Михаил Нисенбаум. НА ПРОЩАНИЕ
Получилось так, что в последний месяц мы разговаривали часто, иногда — каждый день. Что значит говорить с Сергеем Юрским? Если сравнить разговор с дыханием, то беседа с ним — это как если бы после долгих часов, а точнее, недель, тебе разрешили снять запревший резиновый противогаз и вдохнуть свежий холодный воздух. В таких разговорах была радость точности и живая тяга искренности. Юрский всегда говорил то, что думал. Интереснее всего было наблюдать, как это думание происходит — здесь, сейчас, в пылу беседы. «Обмен веществ» — это его словечко. Голос Юрского я услышал впервые ребенком — Сергей Юрьевич ведь, по сути, ровесник моих родителей. И не было ни единого разговора, когда я бы забыл о том, что происходит чудо — вот этот голос с детских пластинок и радиопередач разговаривает со мной, причем разговаривает как с равным (я никогда себя равным ему не считал).
Римляне не говорили об ушедшем «умер». Они говорили: vixit, «прожил». Юрский прожил жизнь серьезно и честно, не давая себе послаблений, не подгоняя систему координат ни под эпоху, ни под круг общения, ни под возраст. Если ему казалось, что книга, спектакль, фильм его товарища не удались, он говорил об этом в лицо. Поэтому похвала его всегда весила больше других.
Не могу собрать мысли. Какие-то мелочи, пустяки вспоминаются. Как после спектакля он бережно убирает в коробку свои концертные туфли. Как идет по зимней улице с не вполне стертым гримом. Как улыбается, показывая крупные, словно под такую улыбку устроенные зубы. В середине января он вдруг сказал:
— За семь лет все клетки в организме человека меняются, так что одного человека сменяет другой. Со мной такое происходит в двенадцатый раз. Это и отношений человека касается. Наташа за время нашего брака менялась семь раз. Я жил не с одной, а с семью разными женщинами. На мое счастье, все семь мне нравились.
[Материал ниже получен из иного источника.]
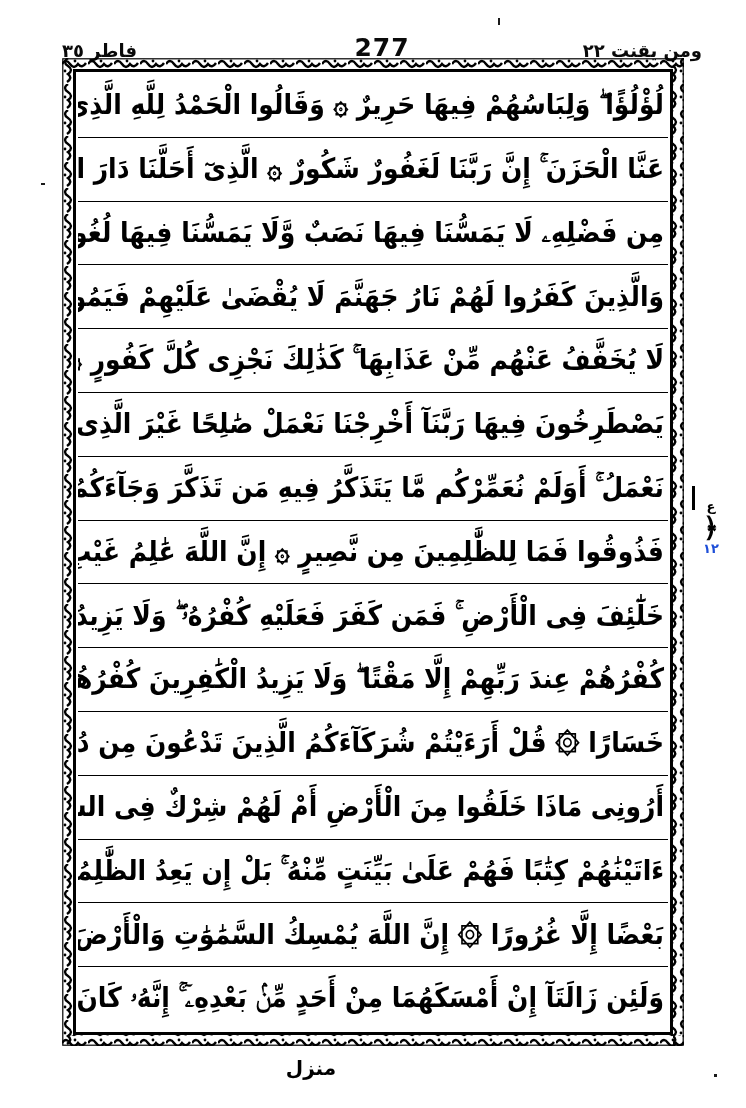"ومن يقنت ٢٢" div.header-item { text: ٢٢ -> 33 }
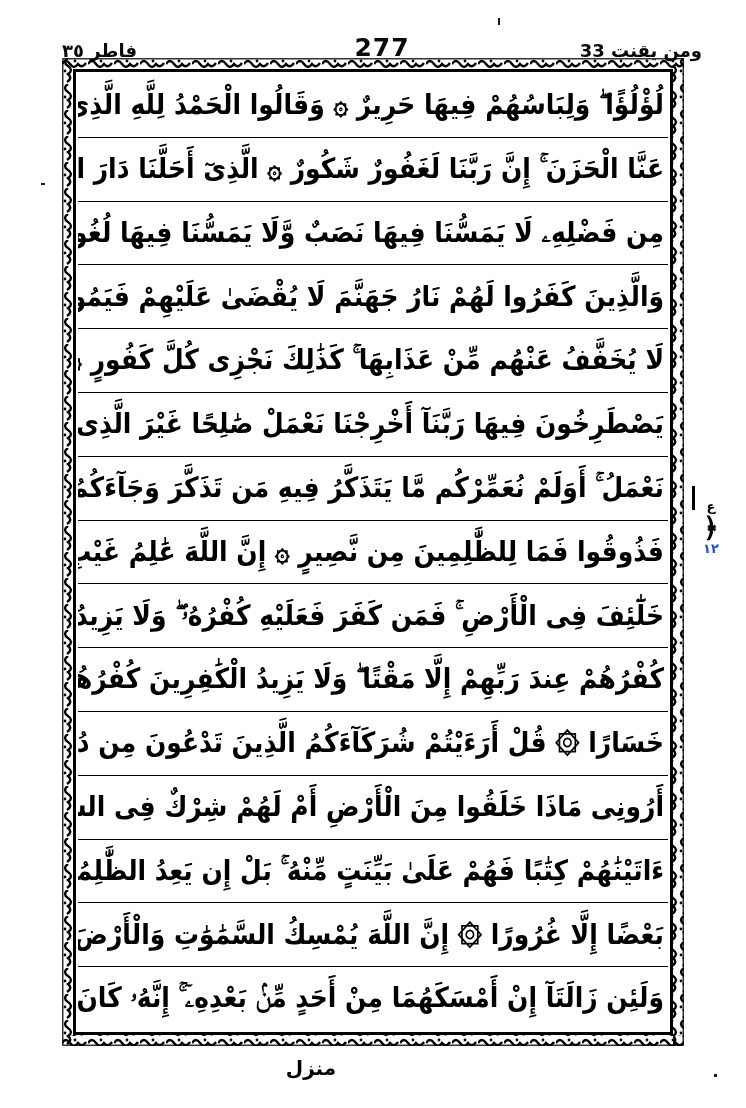"١٢" .ruku-bot { color: #1d4ed8 -> #737373 }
Он так очаровательно говорил о жене «Наташа», словно в этом имени был маленький круг света, при котором только и можно жить. Юрский знал, что я всегда говорю: «Наталья Максимовна». Но называл ее Наташей, словно впускал в этот круг и меня.
До сих пор не понимаю, как это: никогда больше не услышать в трубке радостное: «Привет, Миша!» и, на вопрос, «Можете ли вы говорить», торжественное:
— Я всегда могу говорить, я свободный человек.
Вчера это непонимание приняло форму ропота, протеста против того, что вот у такого важного и живого человека забирают жизнь, в отличие от… Но сегодня думаю: какое чудо, что мне были подарены эти тринадцать лет, когда я мог слышать фаготы, гобои, валторны его голоса, видеть все его спектакли, пройтись с ним по выставке, говорить, понимать, быть услышанным и понятым.
Такой вот утешительный платочек к моему личному концу света.